Most women are evaluated for uterine cancer only after irregular bleeding occurs, such as with post menopausal women or bleeding between periods for younger women.
Clinical testing needs to be done. Based on very accurate lab only testing, there is great potential for this to become the 1st uterine cancer screening test
This test identified 91% of uterine cancers and had no false positives with the healthy controls. The data was published in the journal Cancer Research-see below
To conduct the test, a 2nd cervical sample can be obtained at the same time as a pap smear is performed, which will take less than a minute.
Similar to how sugars produced anywhere in the colon can be found at the rectum, sugars from uterine cells can be found at the cervix, which is the opening of the uterus.
Pap smears evaluate for cervical cancer, however pap smears seldom detect uterine cancer.

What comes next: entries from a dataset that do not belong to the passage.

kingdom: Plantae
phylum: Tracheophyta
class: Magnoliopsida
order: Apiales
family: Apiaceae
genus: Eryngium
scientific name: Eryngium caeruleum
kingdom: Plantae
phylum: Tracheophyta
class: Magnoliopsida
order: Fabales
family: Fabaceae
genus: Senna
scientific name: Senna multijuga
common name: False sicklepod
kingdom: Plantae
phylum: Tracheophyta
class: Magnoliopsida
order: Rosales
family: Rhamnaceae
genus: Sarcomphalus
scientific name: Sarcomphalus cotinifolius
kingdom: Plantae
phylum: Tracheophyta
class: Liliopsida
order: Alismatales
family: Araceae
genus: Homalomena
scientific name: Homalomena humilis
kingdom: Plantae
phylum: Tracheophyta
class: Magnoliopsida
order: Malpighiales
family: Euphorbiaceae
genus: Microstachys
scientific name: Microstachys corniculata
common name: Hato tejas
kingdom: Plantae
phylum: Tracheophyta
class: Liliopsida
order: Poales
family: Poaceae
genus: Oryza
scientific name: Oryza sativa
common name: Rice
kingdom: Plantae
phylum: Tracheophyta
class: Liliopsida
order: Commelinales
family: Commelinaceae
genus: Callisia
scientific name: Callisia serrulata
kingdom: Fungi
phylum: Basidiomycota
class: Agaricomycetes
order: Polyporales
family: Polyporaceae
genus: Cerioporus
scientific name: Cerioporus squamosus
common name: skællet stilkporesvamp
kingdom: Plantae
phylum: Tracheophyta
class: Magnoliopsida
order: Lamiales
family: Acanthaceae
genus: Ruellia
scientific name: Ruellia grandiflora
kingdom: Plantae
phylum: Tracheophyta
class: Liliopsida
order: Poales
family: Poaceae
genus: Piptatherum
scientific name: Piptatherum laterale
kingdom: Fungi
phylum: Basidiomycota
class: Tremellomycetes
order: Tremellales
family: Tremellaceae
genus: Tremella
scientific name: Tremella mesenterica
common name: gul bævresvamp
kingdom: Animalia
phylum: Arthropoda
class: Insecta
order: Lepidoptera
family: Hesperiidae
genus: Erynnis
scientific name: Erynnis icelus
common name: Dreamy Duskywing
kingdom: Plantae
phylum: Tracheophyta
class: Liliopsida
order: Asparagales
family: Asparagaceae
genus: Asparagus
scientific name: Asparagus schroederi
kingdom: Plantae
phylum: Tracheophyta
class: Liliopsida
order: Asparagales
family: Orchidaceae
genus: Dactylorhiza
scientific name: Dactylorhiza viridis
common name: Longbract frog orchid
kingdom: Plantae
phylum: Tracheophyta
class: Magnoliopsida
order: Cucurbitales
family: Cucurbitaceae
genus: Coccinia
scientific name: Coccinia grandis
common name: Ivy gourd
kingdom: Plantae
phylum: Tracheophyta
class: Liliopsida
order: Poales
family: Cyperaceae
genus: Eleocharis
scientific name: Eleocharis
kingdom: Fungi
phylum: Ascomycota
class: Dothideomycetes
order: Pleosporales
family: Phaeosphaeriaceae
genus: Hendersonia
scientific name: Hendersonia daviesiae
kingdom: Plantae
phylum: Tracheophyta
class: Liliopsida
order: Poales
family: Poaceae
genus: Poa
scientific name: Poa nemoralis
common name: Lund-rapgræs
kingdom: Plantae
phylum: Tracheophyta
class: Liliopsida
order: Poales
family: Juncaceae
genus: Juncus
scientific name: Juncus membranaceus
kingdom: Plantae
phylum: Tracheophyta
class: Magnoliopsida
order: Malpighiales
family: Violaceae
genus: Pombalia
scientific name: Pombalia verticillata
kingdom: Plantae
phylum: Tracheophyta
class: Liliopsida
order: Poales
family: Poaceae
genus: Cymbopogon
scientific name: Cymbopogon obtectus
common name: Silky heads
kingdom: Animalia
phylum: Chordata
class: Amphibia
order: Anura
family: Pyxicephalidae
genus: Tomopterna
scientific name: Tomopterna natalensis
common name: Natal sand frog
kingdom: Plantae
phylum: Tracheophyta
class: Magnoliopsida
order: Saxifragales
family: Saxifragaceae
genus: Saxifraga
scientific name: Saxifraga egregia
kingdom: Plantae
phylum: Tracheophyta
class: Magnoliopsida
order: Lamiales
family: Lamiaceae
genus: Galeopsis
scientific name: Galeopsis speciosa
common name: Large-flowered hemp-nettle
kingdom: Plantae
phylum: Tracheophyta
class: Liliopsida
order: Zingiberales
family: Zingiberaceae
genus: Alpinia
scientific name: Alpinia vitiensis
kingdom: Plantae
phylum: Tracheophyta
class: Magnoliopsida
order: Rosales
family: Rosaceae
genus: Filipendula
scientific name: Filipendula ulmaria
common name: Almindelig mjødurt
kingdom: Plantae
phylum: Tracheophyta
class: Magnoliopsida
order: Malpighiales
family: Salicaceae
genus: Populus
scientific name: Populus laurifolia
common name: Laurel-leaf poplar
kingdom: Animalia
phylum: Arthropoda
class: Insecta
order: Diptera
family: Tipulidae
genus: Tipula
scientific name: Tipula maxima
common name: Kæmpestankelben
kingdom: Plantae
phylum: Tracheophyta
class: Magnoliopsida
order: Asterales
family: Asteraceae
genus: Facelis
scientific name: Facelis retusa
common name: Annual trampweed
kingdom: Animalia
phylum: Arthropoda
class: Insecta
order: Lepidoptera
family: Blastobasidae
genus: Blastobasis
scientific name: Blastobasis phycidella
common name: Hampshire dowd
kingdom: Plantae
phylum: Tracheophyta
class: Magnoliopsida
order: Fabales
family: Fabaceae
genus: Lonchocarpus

If uterine clinical testing for the altered sugar has anywhere near the accuracy as shown in the lab tests, then pap smears could be used to check for both cervical and uterine cancers.
A sample of mucus is needed to conduct this test. That said, a sample from the cervix may or may not contain mucus from the ovaries. Clinical research is needed.
Mucus from the pancreas can be obtained using a procedure called ERCP. On average ERCPs cost $5000+ and so screening of the pancreas is unlikely.